Wednesday, May 30, 2018

There's something about Onesimus

In his letter to the Colossians, the apostle Paul mentions Tychicus and Onesimus, whom he sent to the Colossians specifically to convey information (and presumably also to deliver the letter). In his letter to Philemon, Paul discusses Onesimus and his abscondence as slave from his master and subsequently contrition, conversion and return. But as casual and friendly as all this may seem, there is something quit suspicious about the whole affair.

Most forms of early Christianity were illegal in the Roman empire (on account of them being "atheistic", that is without idols, and their objections to the obligatory worship of the state and emperor) and Paul would have been very careful with using his friends' real names. When a fugitive slave got caught he was severely punished, and by harboring a runaway, Paul himself was violating Roman law (whilst in prison). Paul would also have been very careful to not openly discuss politics, or refer to certain military events, lest he be taken for a revolutionary rather than a theologian (Acts 21:38).

Escaped slaves were punished severely and Paul would not have sent one half way through the empire carrying a self-incriminating letter.

Paul wrote Colossians and Philemon mere years before the Great Jewish Revolt would culminate into general Titus' destruction of the temple of YHWH, which in turn meant the end of Judaism as it had existed for a millennium. The magnitude of this disaster can not possibly be overstated, but what might help is to imagine that on 9/11 not just the World Trade Center was destroyed but also the heart of Washington DC, and that millions of Americans had been hanged in the streets and the rest deported to Afghanistan.

Paul saw the holocaust of 70 AD coming, and his writings largely dealt with trying to prevent it, namely by hammering on the importance of unarmed resistance and respectful dialogue. The temple was finally destroyed simply because certain Jewish factions (known as Zealots) foolishly decided to raise up arms against the Roman army. The evangelists, who wrote after the destruction, largely dealt with the question of what was to become of the Jewish mission to be a blessing to all people (Genesis 12:3).

It seems unlikely that Paul would invest his precious resources into a note that was both violently incriminating and theologically rather flimsy, and more so that this flimsy letter went viral in the early Christian world. In those days, correspondence was colossal, and it's an enigma why Paul's letter to Philemon became one of the most popular texts in human history.

The obvious answer is that we moderns have this work pegged entirely different from how the original audience viewed it.

--------

APPLY WHAT YOU READ:
A - Please write out the part of the post about Onesimus from "It seems unlikely" to "audience viewed it.", word for word.
B - Using the post about Onesimus, say whether each statement agrees with it, answering yes or no and quoting the words that decide it: (i) Paul wrote Colossians and Philemon only a few years before the temple was destroyed. (ii) The evangelists wrote before the temple was destroyed. (iii) According to the post, Paul broke Roman law by harboring a runaway.

RECORDS SUPPLIED:
--------

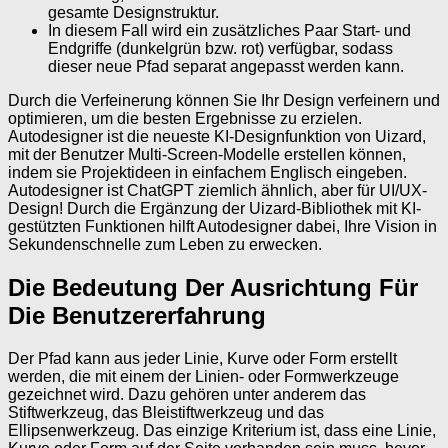
gesamte Designstruktur.
In diesem Fall wird ein zusätzliches Paar Start- und
Endgriffe (dunkelgrün bzw. rot) verfügbar, sodass
dieser neue Pfad separat angepasst werden kann.
Durch die Verfeinerung können Sie Ihr Design verfeinern und
optimieren, um die besten Ergebnisse zu erzielen.
Autodesigner ist die neueste KI-Designfunktion von Uizard,
mit der Benutzer Multi-Screen-Modelle erstellen können,
indem sie Projektideen in einfachem Englisch eingeben.
Autodesigner ist ChatGPT ziemlich ähnlich, aber für UI/UX-
Design! Durch die Ergänzung der Uizard-Bibliothek mit KI-
gestützten Funktionen hilft Autodesigner dabei, Ihre Vision in
Sekundenschnelle zum Leben zu erwecken.
Die Bedeutung Der Ausrichtung Für
Die Benutzererfahrung
Der Pfad kann aus jeder Linie, Kurve oder Form erstellt
werden, die mit einem der Linien- oder Formwerkzeuge
gezeichnet wird. Dazu gehören unter anderem das
Stiftwerkzeug, das Bleistiftwerkzeug und das
Ellipsenwerkzeug. Das einzige Kriterium ist, dass eine Linie,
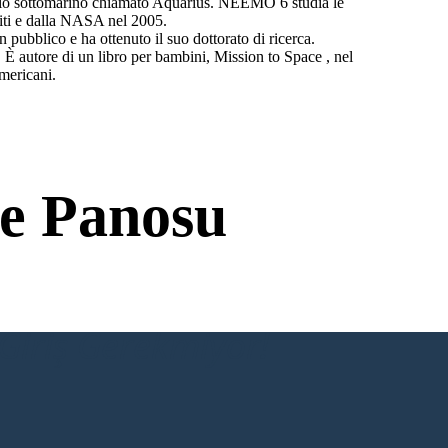
io sottomarino chiamato Aquarius. NEEMO 6 studia le
niti e dalla NASA nel 2005.
pubblico e ha ottenuto il suo dottorato di ricerca.
È autore di un libro per bambini, Mission to Space , nel
mericani.
e Panosu
Giriş Gerekmiyor!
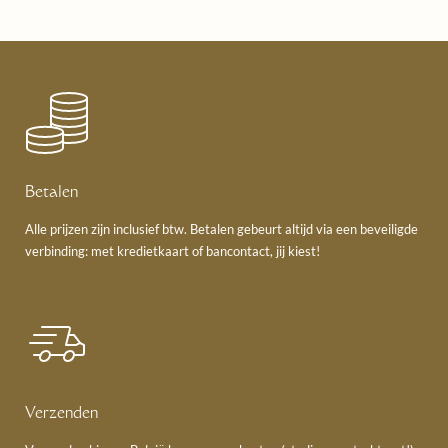
Betalen
Alle prijzen zijn inclusief btw. Betalen gebeurt altijd via een beveiligde
verbinding: met kredietkaart of bancontact, jij kiest!
Verzenden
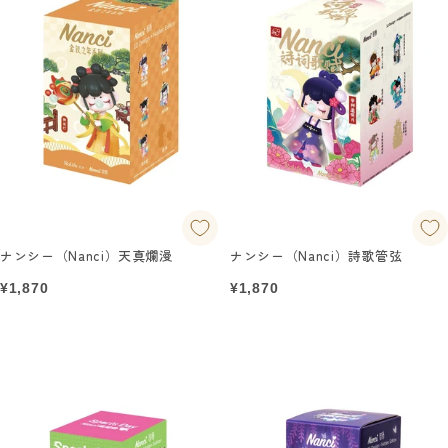
ナンシー（Nanci）天真爛漫
ナンシー（Nanci）詩歌管弦
セ
セ
¥1,870
¥1,870
ー
ー
ル
ル
価
価
格
格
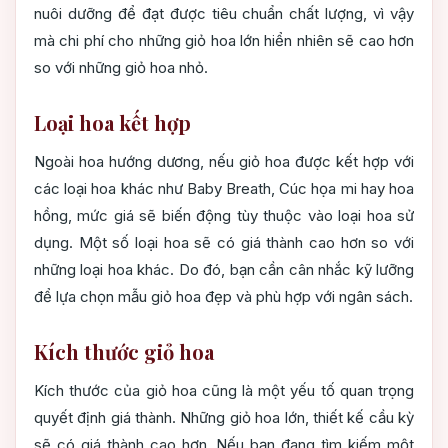
nuôi dưỡng để đạt được tiêu chuẩn chất lượng, vì vậy
mà chi phí cho những giỏ hoa lớn hiển nhiên sẽ cao hơn
so với những giỏ hoa nhỏ.
Loại hoa kết hợp
Ngoài hoa hướng dương, nếu giỏ hoa được kết hợp với
các loại hoa khác như Baby Breath, Cúc họa mi hay hoa
hồng, mức giá sẽ biến động tùy thuộc vào loại hoa sử
dụng. Một số loại hoa sẽ có giá thành cao hơn so với
những loại hoa khác. Do đó, bạn cần cân nhắc kỹ lưỡng
để lựa chọn mẫu giỏ hoa đẹp và phù hợp với ngân sách.
Kích thước giỏ hoa
Kích thước của giỏ hoa cũng là một yếu tố quan trọng
quyết định giá thành. Những giỏ hoa lớn, thiết kế cầu kỳ
sẽ có giá thành cao hơn. Nếu bạn đang tìm kiếm một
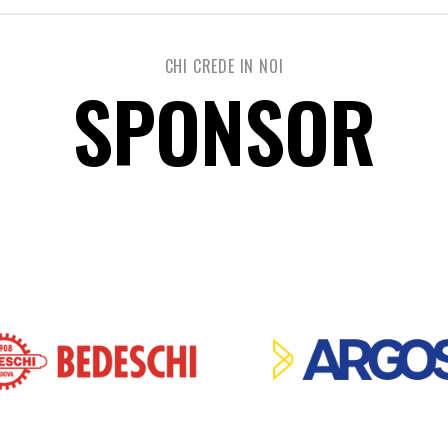
CHI CREDE IN NOI
SPONSOR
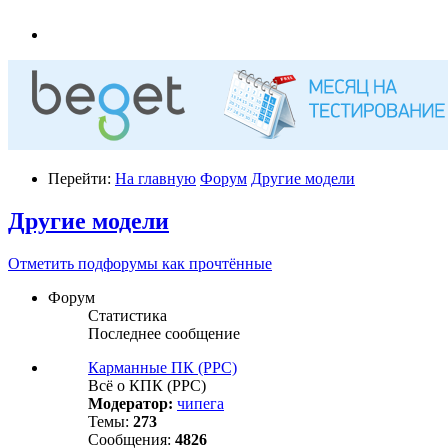
Перейти:
На главную
Форум
Другие модели
Другие модели
Отметить подфорумы как прочтённые
Форум
Статистика
Последнее сообщение
Карманные ПК (PPC)
Всё о КПК (PPC)
Модератор:
чипега
Темы:
273
Сообщения:
4826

--------

RESPONSES BY TASK:
A -
It seems unlikely that Paul would invest his precious resources into a note that was both violently incriminating and theologically rather flimsy, and more so that this flimsy letter went viral in the early Christian world. In those days, correspondence was colossal, and it's an enigma why Paul's letter to Philemon became one of the most popular texts in human history.

The obvious answer is that we moderns have this work pegged entirely different from how the original audience viewed it.

B -
(i) Yes: "Paul wrote Colossians and Philemon mere years before the Great Jewish Revolt would culminate into general Titus' destruction of the temple of YHWH"
(ii) No: "The evangelists, who wrote after the destruction"
(iii) Yes: "by harboring a runaway, Paul himself was violating Roman law"